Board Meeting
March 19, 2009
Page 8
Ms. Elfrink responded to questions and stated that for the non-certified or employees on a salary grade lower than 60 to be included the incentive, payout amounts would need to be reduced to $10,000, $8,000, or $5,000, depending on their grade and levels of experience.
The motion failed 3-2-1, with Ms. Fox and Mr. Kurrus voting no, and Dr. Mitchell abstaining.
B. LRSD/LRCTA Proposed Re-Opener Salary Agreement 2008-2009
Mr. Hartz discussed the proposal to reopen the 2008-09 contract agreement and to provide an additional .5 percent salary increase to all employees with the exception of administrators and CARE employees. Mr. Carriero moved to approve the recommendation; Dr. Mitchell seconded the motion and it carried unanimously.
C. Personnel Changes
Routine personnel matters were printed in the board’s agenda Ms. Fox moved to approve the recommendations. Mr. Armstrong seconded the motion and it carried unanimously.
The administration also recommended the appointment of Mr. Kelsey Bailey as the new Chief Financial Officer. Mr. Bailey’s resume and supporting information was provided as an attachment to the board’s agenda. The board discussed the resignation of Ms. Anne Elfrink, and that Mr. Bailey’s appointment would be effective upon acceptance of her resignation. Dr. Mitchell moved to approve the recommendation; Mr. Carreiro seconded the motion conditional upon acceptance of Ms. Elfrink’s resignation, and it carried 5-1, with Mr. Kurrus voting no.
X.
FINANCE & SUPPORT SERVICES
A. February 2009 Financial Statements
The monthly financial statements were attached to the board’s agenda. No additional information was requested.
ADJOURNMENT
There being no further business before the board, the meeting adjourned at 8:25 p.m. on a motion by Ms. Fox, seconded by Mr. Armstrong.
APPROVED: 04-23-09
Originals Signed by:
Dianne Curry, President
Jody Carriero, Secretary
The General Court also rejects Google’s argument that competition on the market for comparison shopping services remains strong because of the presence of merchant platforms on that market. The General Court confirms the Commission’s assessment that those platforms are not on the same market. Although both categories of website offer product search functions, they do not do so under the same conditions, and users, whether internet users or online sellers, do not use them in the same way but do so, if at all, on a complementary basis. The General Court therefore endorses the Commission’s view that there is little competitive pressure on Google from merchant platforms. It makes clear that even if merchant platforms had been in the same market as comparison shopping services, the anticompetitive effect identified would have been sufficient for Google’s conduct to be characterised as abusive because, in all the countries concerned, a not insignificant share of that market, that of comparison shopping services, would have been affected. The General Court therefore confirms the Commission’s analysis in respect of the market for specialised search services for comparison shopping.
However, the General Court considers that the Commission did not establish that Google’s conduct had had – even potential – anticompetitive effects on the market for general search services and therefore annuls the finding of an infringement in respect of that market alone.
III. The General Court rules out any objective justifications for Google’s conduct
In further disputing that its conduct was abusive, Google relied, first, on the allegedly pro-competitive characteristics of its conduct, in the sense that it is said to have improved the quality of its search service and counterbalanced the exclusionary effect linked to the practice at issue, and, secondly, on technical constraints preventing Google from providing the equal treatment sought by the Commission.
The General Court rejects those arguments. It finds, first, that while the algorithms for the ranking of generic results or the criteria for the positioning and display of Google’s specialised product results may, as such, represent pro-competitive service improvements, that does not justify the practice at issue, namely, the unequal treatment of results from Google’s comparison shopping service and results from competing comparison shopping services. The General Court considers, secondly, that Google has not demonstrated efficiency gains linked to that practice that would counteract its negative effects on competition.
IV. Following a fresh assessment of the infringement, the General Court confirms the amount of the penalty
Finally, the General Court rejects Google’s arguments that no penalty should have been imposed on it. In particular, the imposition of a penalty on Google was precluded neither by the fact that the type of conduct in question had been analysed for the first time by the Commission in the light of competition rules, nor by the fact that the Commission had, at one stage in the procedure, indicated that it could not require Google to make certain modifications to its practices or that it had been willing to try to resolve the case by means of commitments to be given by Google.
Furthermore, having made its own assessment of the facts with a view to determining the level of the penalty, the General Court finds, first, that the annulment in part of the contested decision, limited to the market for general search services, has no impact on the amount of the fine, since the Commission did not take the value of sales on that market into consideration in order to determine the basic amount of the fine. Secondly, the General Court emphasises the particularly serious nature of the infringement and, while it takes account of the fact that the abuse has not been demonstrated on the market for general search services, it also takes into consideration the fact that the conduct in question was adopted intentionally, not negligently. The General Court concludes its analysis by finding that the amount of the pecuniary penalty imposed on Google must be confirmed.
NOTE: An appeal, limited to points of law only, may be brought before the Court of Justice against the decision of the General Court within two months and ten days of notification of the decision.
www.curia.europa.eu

***

» Assignment
Search the entries for the word "before", then gather every line that has it.

» Written answer
There being no further business before the board, the meeting adjourned at 8:25 p.m. on a motion by Ms. Fox, seconded by Mr. Armstrong.
NOTE: An appeal, limited to points of law only, may be brought before the Court of Justice against the decision of the General Court within two months and ten days of notification of the decision.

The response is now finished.